I could see Donna’s manuscript folder lying on the dresser behind the intruder. I’d retrieve it, then go tell the investigators they had a new suspect. I took a deep breath, trying to keep my face calm.
“Right. Like L.A. Confidential. If you paid attention in that film, sweetie, you know that pretty much everybody in L.A. is a whore. But I don’t sleep with my clients. I discipline them.”
She dropped the lipstick back in my case.
> “You’re one of those people with the leather corsets and whips?”
She sighed, as if this conversation were too boring for words.
“Leather is so vanilla these days. That’s all gone mainstream, hasn’t it? So for us professionals, the secret is to come up with something fresh, like…”
“Like impersonating me?” I walked to the dresser, grabbed Donna’s folder and slipped it into my tote bag. “Please leave. Now.”
She eyed my tote bag. “You don’t carry that fabulous Fendi spybag any more?”
“No.” I was not going to admit I’d had to sell it.
“Too bad. I love mine, even though it’s not the real McCoy. It’s roomy enough for all my make-up and…well, you know, props.”
I did not know about her “props.” Nor did I want to. I wanted this creature to disappear from the galaxy.
But now he/she smiled broadly and grabbed my hand, uttering one incomprehensible word that sounded like “Marva.”
“Marva?” I awkwardly shook the hand. It didn’t let go.
“Used to be Marvin.” With a sudden move he/she slipped my tote bag from my wrist as if it were the most normal action in the world. “Shows what sort of a childhood I had. What kind of parents name a kid Marvin?”
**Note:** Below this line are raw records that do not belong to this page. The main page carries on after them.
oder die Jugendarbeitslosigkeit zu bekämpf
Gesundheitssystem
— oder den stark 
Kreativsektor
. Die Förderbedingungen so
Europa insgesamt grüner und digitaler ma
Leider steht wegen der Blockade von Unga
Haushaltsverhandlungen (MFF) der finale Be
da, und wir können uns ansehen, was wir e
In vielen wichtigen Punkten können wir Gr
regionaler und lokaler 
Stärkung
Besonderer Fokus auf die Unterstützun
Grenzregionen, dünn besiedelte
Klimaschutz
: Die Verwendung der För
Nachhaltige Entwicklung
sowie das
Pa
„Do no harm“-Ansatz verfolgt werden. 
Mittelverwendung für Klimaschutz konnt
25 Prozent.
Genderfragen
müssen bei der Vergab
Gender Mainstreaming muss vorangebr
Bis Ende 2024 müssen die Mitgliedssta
“What do you think you’re doing?” I reached to retrieve my tote. “Give me that!”
Marva only smiled wider as she pulled out both gold pocket folders—Donna’s and the one with the steamy letters and horrible photograph.
“Now what’s this? Two folders, and they look just alike! Think of the confusion that could cause!” He/she tossed one folder back to me. “I’ve already seen this. Do you think a book about pundits in love will sell?”
I took Donna’s folder and cringed as Marva opened the other.
“Oh, my, my.” Marva flipped through the steamy letters. “These are good. No wonder Toby didn’t want me to see them.”
The time for manners was over. I lunged, reaching for the open folder. Marva’s grip was firm, but I did get my hand in one of the pockets to grasp a couple of the envelopes, but the awful photo slid out with them and onto the floor. As she bent over to pick it up, I stuffed the few letters I’d grabbed into my tote. At least I’d have proof they existed.
“Here it is.” She stood and studied the awful photograph of Jonathan with cool detachment. “So how did you get this stuff out of Toby? I’ve ransacked the place looking for this folder. Even Luci has never seen these letters—not that I know of.”